Bank stocks fell Wednesday as investors became a bit nervous in anticipation of the government's planned release of November employment data on Friday.
There was no panic or massive dumping of financial company shares, but bank stocks dipped while the broader markets rose modestly.
The fear is that the employment report, to be released by the Labor Department, might show a higher-than-expected increase. Economists say that could prompt the Federal Reserve Open Market Committee, the central bank's rate-setting arm, to raise interest rates at its next meeting, on Dec. 21. The Fed already has raised interest rates three times this year. Its most recent move came at its November meeting.
"The market is jittery that the employment report will be stronger than anticipated," said Sung Won Sohn, chief economist of Wells Fargo & Co. in San Francisco. If the figures are too strong, it would be a "psychological shock to the market, and investors would start thinking that the Fed is going to raise interest rates at its December meeting, instead of at its February meeting."
The American Banker index of 50 banks fell 0.2% and the American Banker index of 225 banks 0.23%. However, the Dow Jones industrial average gained 1.11% and the Standard & Poor's 500 index 0.62%.
Among the biggest losers were Chicago-based Northern Trust Corp., down $1.3125, or 1.36%, to $95.50; Cincinnati-based Fifth Third Bancorp $2.25, or 3.21%, to $67.75; and Memphis-based First Tennessee National Corp. $1.0625, or 3.23%, to $31.40625.
Investors have become so concerned about the employment report that they are dismissing other government reports that indicate inflation is in check.
On Wednesday investors ignored the National Association of Purchasing Management index, which fell to a lower-than-expected 56.2 in November, from 56.6, and the Conference Board index of leading economic indicators, which was unchanged.
Two components in the employment report that investors are worried about are average hourly earnings and the unemployment rate, Mr. Sohn said.

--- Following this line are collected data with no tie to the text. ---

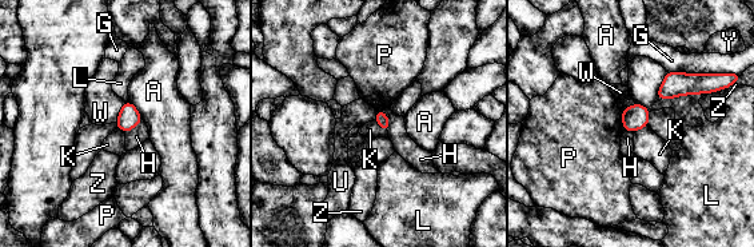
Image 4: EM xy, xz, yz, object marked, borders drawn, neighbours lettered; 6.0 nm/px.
skip()
A, G, H, K, L, P, U, W, Y and Z are other cells; border along (374, 119), (387, 132) in image 4; none of them fits

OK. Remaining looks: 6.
open(em, planes, borders, image 1, (90, 277))
stops while still wide

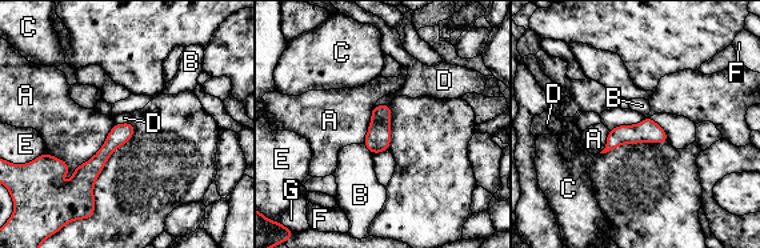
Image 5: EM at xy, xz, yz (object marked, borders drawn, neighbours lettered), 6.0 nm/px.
skip()
A, B, C, D, E, F and G are other cells; runs along (128, 126), (86, 175), (86, 196) in image 5; none of them fits

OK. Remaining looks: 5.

Some economists say the unemployment rate might fall below 4%, and if it does, it could be interpreted by the markets that greater inflation lies ahead. And greater inflation leads to higher interest rates, Mr. Sohn said.
"The employment data has been the most important indicator to watch," Mr. Sohn said. "I do not believe the Fed is going to raise interest rates in December, but the market has been sitting on pins and needles thinking that it will."
Though concerns about higher interest rates continue to bedevil the market, worries about a possible disaster as a result of year-2000 computer problems have dissipated, market experts said.
"Y2K is just not a primary concern right now with investors," said Mr. Sohn. "They have decided that institutions in America will be ready to tackle Y2K, and that there will not be any major disasters."